Hij discussiëerde eerlijk, zonder debatkunstjes. Zijn doel was waarheidsvinding. Desondanks had hij vaak het gelijk aan zijn zijde. Ik heb zelfs lang geloofd dat hij altijd gelijk had. De wekelijkse 'refereeravonden' bij Jan thuis vormden ooit één van de brandpunten van de activiteiten van de afdeling ethologie. In de dikke lucht van tabaksrook werden dan nieuw-verschenen artikelen of een voordracht van eigen werk tot op het bot geanalyseerd; vaak tot in de kleine uurtjes, want zo zat Jan's dag-nachtritme in elkaar. Soms, als hij het mis leek te hebben, verzonk hij in stil gepeins, om na een minuut of vijf daaruit te ontwaken en alsnog zijn gelijk te bewijzen. De eerste keer die ik me kan herinneren dat ik hem op een onjuistheid kon vangen betrof, mijns inziens niet toevallig, een geval waarin hij verzuimd had om in de breedte te denken (15).

Het kan zijn dat al het voorgaande in dit verhaal een beetje bars op de lezer overkomt. Dat is dan wel in overeenstemming met de eerste indruk die Jan wel op mensen maakte. Hij deed niet zijn best om charmant te zijn of aardig gevonden te worden. Zodra je hem een beetje leerde kennen merkte je dat hij alleen maar oprecht de waarheid zocht. Dan zag je ook dat achter het weinig uitdrukkingsvolle masker van zijn scherpe kop een liefdevolle en behulpzame persoonlijkheid school. Bescheidenheid was hem ingebakken en hij zou zich nooit beroemen op zijn superieure analytische vermogens. velen zijn hem dankbaar geweest om zijn heldere uiteenzettingen en correcties.

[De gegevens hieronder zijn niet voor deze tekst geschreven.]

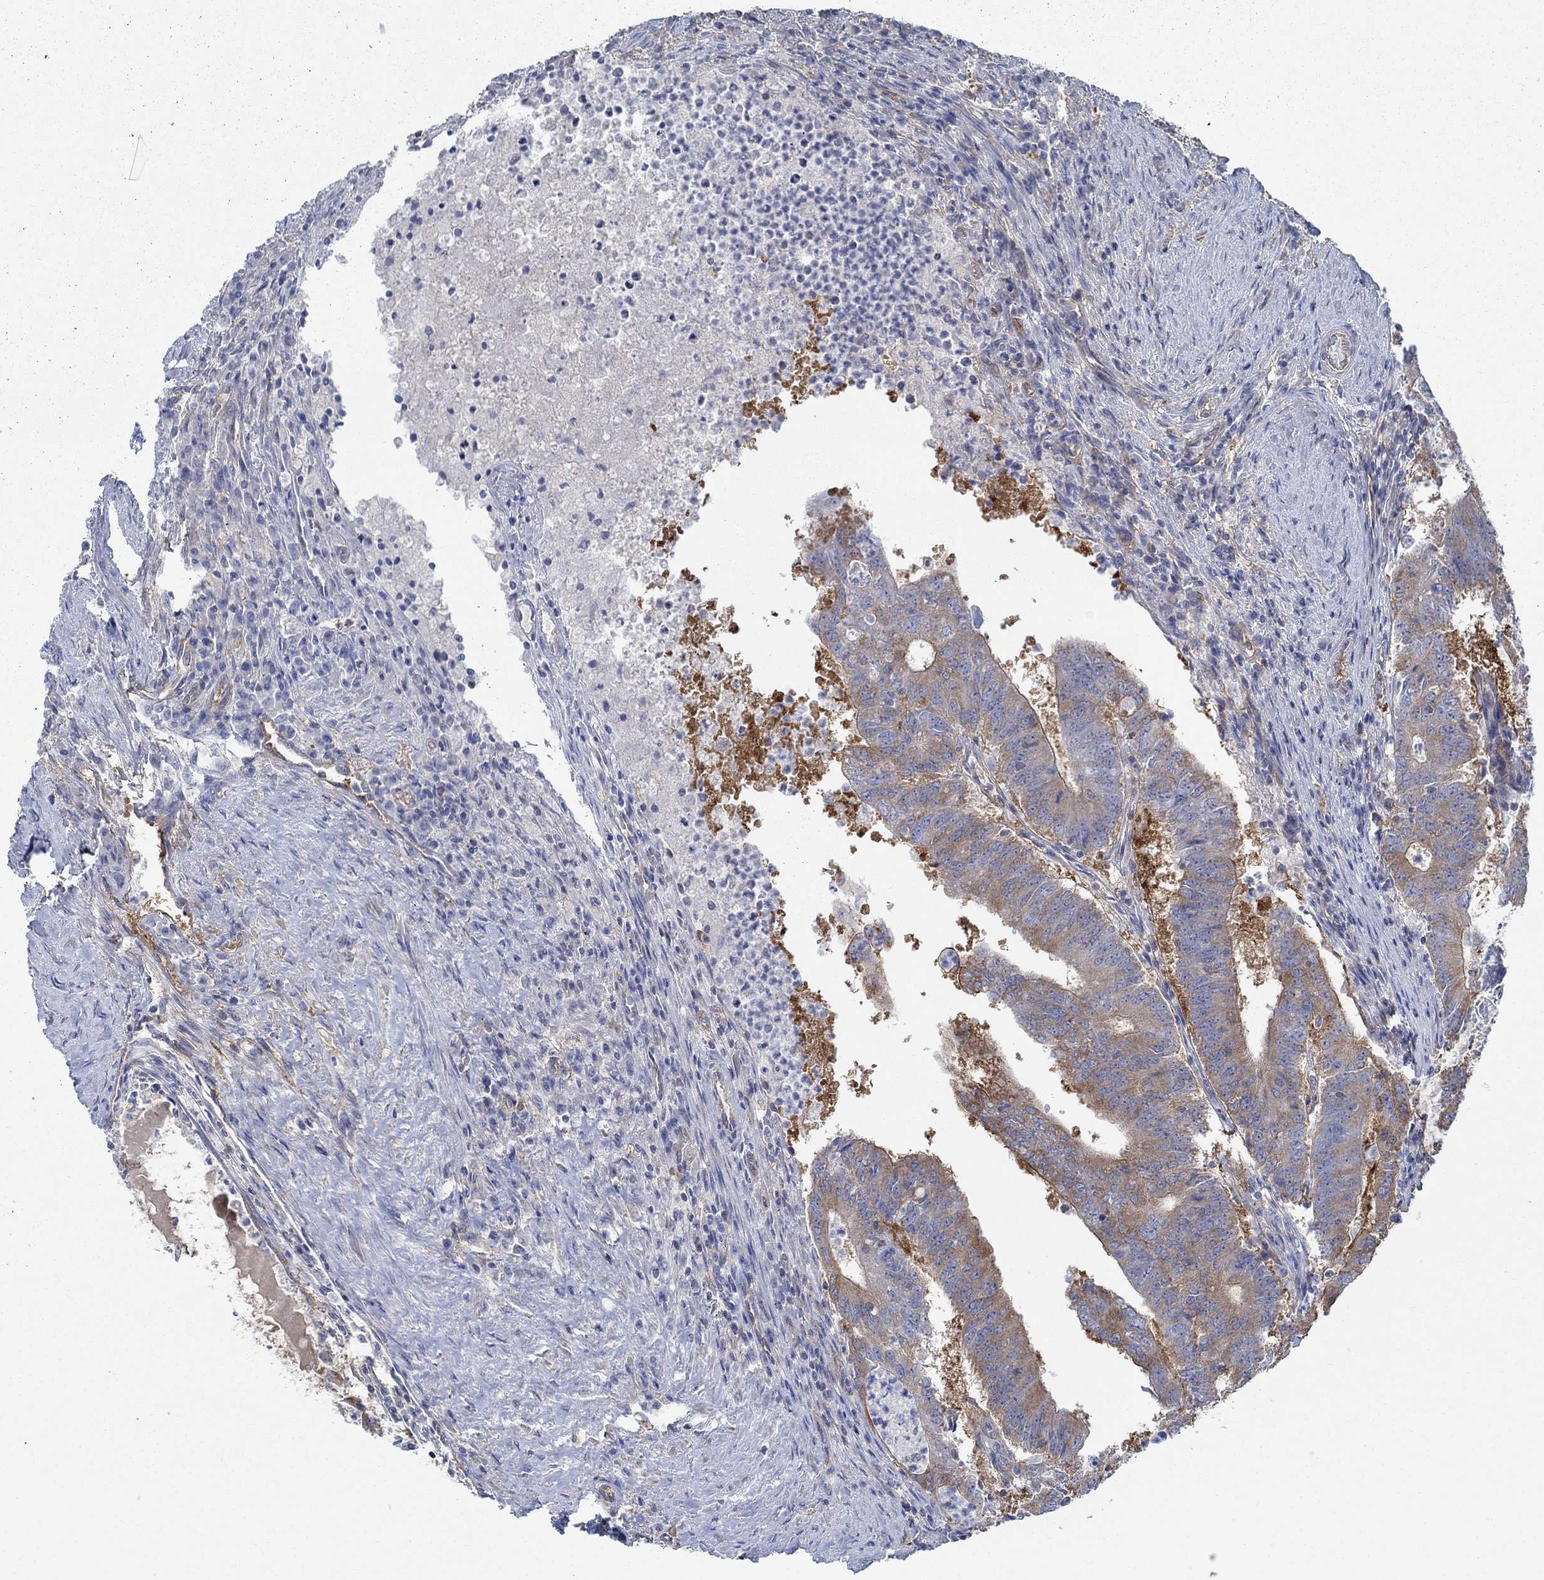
{"staining": {"intensity": "strong", "quantity": "25%-75%", "location": "cytoplasmic/membranous"}, "tissue": "colorectal cancer", "cell_type": "Tumor cells", "image_type": "cancer", "snomed": [{"axis": "morphology", "description": "Adenocarcinoma, NOS"}, {"axis": "topography", "description": "Colon"}], "caption": "The image demonstrates a brown stain indicating the presence of a protein in the cytoplasmic/membranous of tumor cells in adenocarcinoma (colorectal).", "gene": "SPAG9", "patient": {"sex": "female", "age": 70}}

Jan Osse (16) zat de nodige decennia in het bestuur van het Thijmgenootschap waarvan Jan van Iersel voorzitter was én in de werkgroep 'Geloof en de Grenzen van de Wetenschap' die na ruim 50 jaar nog steeds bestaat en die ook, tot zijn dood toe, door Jan voorgezeten werd. Kees van Kuijen (17) was eveneens lid van laatstgenoemde groep. Beiden (in litteris) zijn zij nog steeds vol lof en bewondering voor de wijze waarop Jan van Iersel tot op hoge leeftijd redeneerfouten en onjuiste conclusies wist te bestrijden . Zulke meningen worden door vele anderen uitgesproken. Als bestuurder werd hij met respect bezien door zijn collega's. Hij had ook altijd alle stukken voor de vergadering bestudeerd. Als hij een beslissing die bijvoorbeeld door het faculteits- of universiteitsbestuur genomen werd onrechtvaardig vond, dan konden ze in hem rekenen op een taaie tegenstander (Jaap Dubbeldam (18), persoonlijke mededeling). Als redacteur van Behaviour kreeg hij menig bedankje van de tientallen auteurs wier werk hij van commentaar en correcties voorzien had (Hans van den Assem, persoonlijke mededeling) - al werd hij daarom ook wel gevreesd.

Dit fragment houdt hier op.